Decarbonising aviation: MPs warn of pitfalls in UK Government’s ‘Jet-Zero’ plans

Stock image: Heathrow Airport

Members of the House of Commons’ Environmental Audit Committee (EAC) have today (21 December) published a string of recommendations for aligning Britain’s aviation sector with its national and legally binding net-zero target. Their findings pick holes in current approaches to carbon accounting and alternative fuels.

Ministers have set the industry a 2040 target for domestic flights and airport operations, plus a 2050 net-zero target for international flights, as part of its ‘Jet-Zero Strategy’.

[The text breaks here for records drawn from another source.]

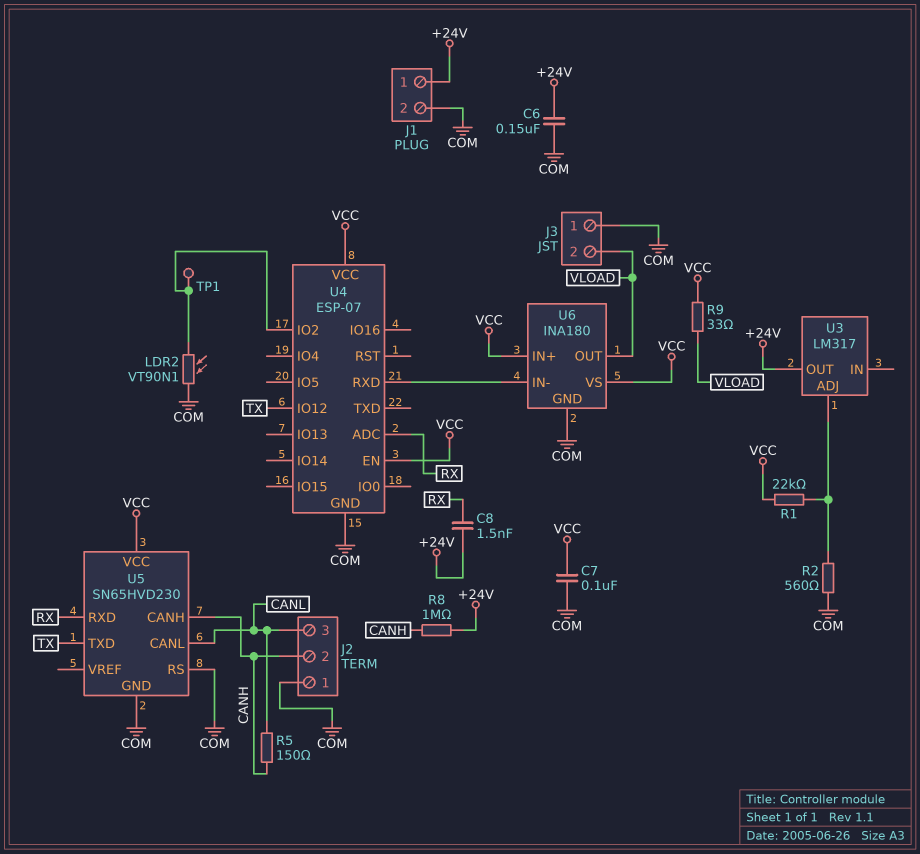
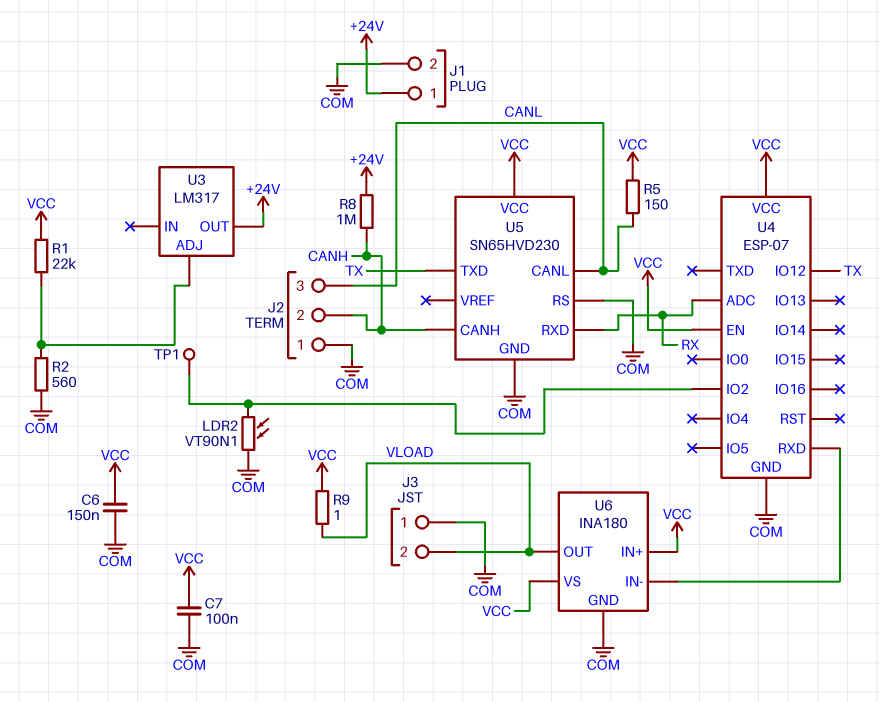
C6: 150nF (+24V, COM) -> 150nF (COM, VCC)
C8: 1.5nF (+24V, RX) -> none
R5: 150 (CANH, CANL) -> 150 (CANL, VCC)
R9: 33 (VCC, VLOAD) -> 1 (VCC, VLOAD)

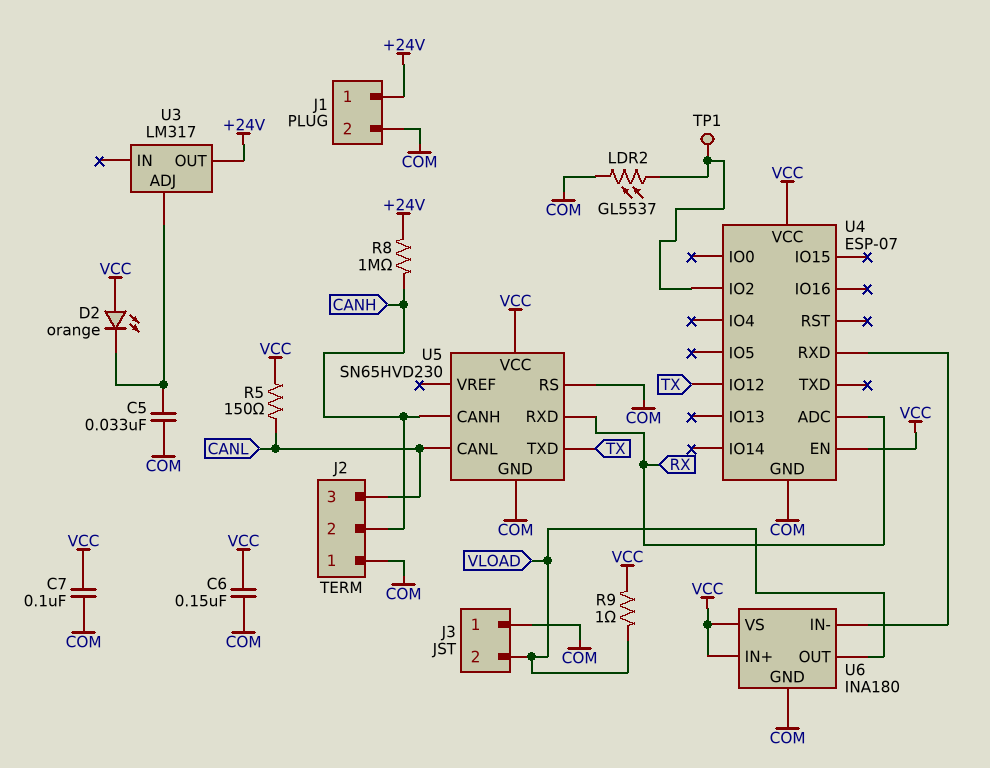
C5: none -> 33nF (COM, U3/ADJ)
D2: none -> LED orange (A VCC, K U3/ADJ)
LDR2: VT90N1 (COM, U4/IO2) -> GL5537 (COM, U4/IO2)
R1: 22k (U3/ADJ, VCC) -> none
R2: 560 (COM, U3/ADJ) -> none

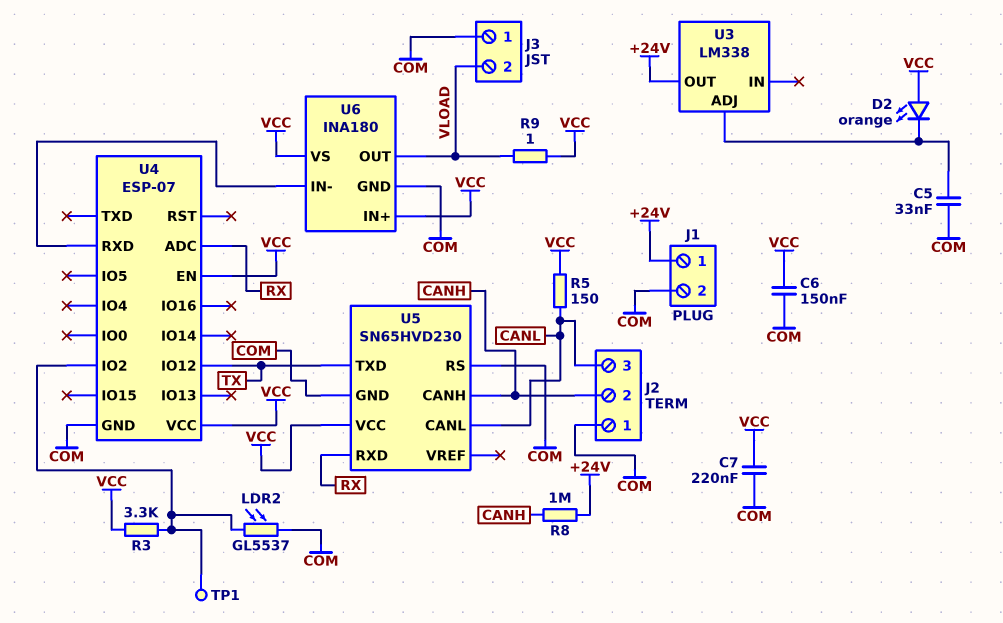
C7: 100nF (COM, VCC) -> 220nF (COM, VCC)
R3: none -> 3.3k (U4/IO2, VCC)
U3: LM317 -> LM338

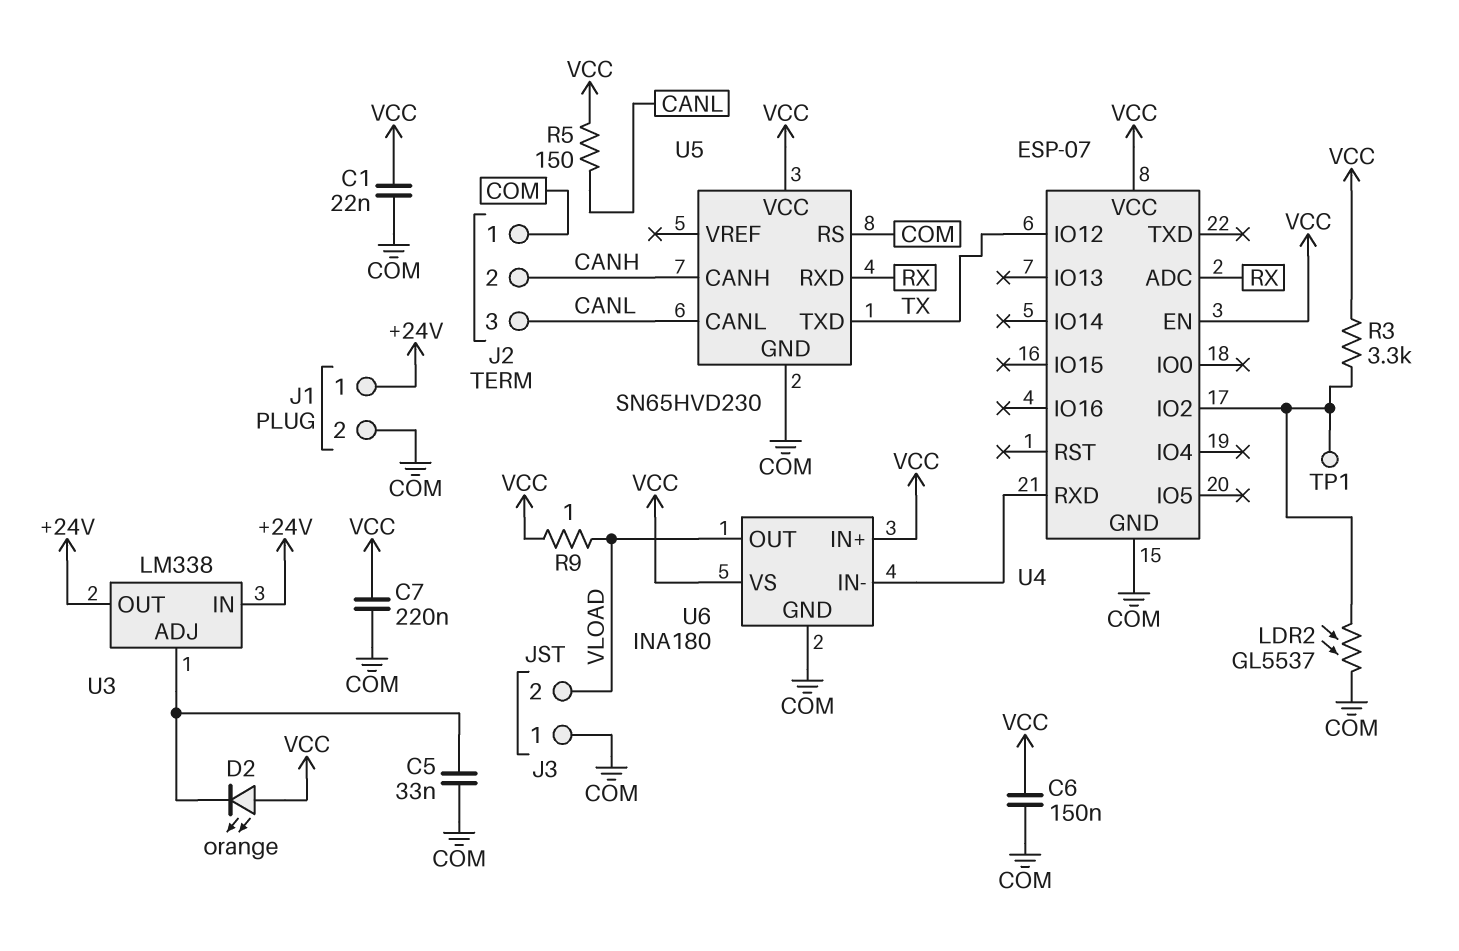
C1: none -> 22nF (COM, VCC)
R8: 1M (+24V, CANH) -> none
U3 pin IN: none -> +24V

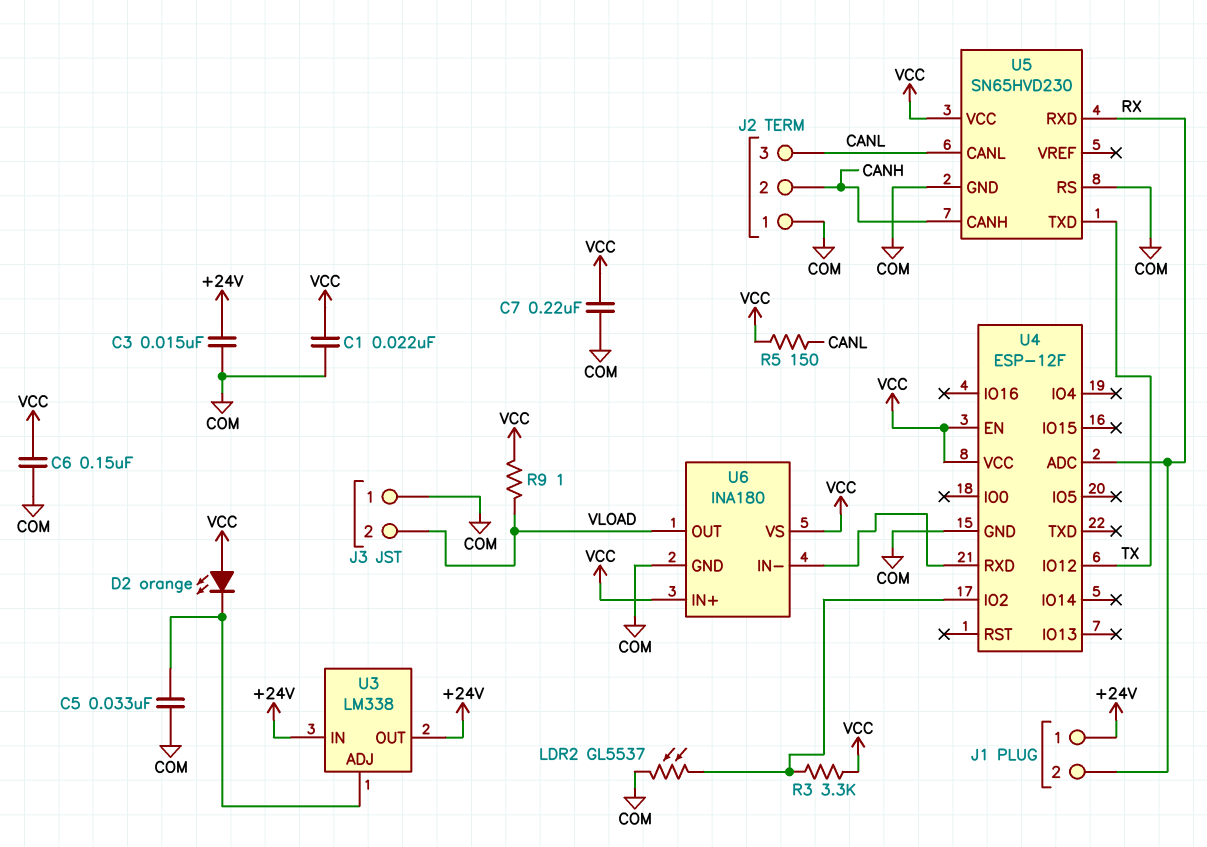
C3: none -> 15nF (+24V, COM)
J1 pin 2: COM -> RX
TP1: test point (U4/IO2) -> none
U4: ESP-07 -> ESP-12F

Launched in the summer of 2022, the Strategy aligns with the technology pathways for decarbonisation touted by the UK’s largest airlines and airports. The industry’s preferred approach is to improve efficiencies, scale-up alternative fuels (SAFs) and conduct some longer-term investments into hydrogen and electric aircraft.

Climate campaigners lambasted the Strategy for including no measures to limit demand while solutions like SAFs and next-gen aircraft are being developed.

EAC member Jerome Mayhew, Conservative MP for Broadland and Fakenham, said: “Aviation’s path to decarbonisation is substantially slower than that of many other sectors of the economy, and will require a number of different initiatives to make a tangible impact.”

Ministers have pushed rhetoric around “guilt-free flying” and “not clipping the sector’s wings” as it recovers from the Covid-19 pandemic. But the UK Government’s own advisors at the Climate Change Committee (CCC) have stated that capping expansion is necessary given the lack of mature solutions for low-carbon flying.

Today’s report reiterates these concerns. The EAC is calling on the Government to consider adding demand management to the Jet-Zero Strategy if predicted emissions reductions do not materalise within two years.

Supporting measures should include reducing train prices and implementing a frequent flier levy, Committee members are recommending. 70% of flights taken by Brits are made by a wealthy 15% of the population, with more than half (57%) of the general public taking no flights in any given year.

Processes for measuring emissions reductions must also be improved, the Committee has stated. It heard evidence that the UK Government is yet to include aviation emissions in its Carbon Budgets as some emissions occur internationally, and is advocating for change. Ministers have already pledged to incorporate international aviation in the 2033-2037 Carbon Budget.

Spotlight on fuels

Currently, less than 1% of UK demand is met by SAFs, which are the industry’s preferred lower-carbon technology option.

SAFs can typically be used in blends as a drop-in solution. International regulations limit blending to 50% at present, but the first long-haul flight using 100% SAF was completed last month, and the sector is developing aircraft capable of using 100% SAF for every journey.

The Jet-Zero Strategy includes a SAF mandate intended to balance supply and demand as production scales. The mandate would compel an increase each year in the mix of SAF in total fuel supply. Ministers have set out a 10% target for 2030, increasing to 70% by 2050.

Further details of the SAF mandate are due in the first quarter of 2024 and it should be enshrined in law by the start of 2025.

Also included in the Jet-Zero Strategy are proposals for emissions limits for which fuels can be classed as ‘sustainable’. While SAFs generate less greenhouse gas emissions at the point of combustion, supply chains for biofuels and synthetic fuels come with their own environmental impact.

The EAC has welcomed the mandate and the classification workstream.  But members want to see a global definition of SAF developed with emissions requirements aligned internationally. They are also seeking safeguards against imported, higher-carbon SAF undercutting British producers.

For hydrogen and electric aircraft, the Committee heard that technologies are very immature for long-haul flights but may have applications in domestic flights. Realising this potential will require a concerted effort this decade to upgrade grid infrastructure and build out green hydrogen generation, storage and transport capacity, MPs were told.

The Committee calls on the Government to roll out electric and/or hydrogen aircraft on a number of routes on a pilot basis in the 2030s, with a view to a full rollout for all UK flights if successful.

Mayhew said: “We must support industry in developing new technologies and fuels, and provide the right certainty and definitions… and we must champion UK innovation on zero-carbon aircraft here at home for UK flights.”

The Government should respond to the EAC’s report in early 2024.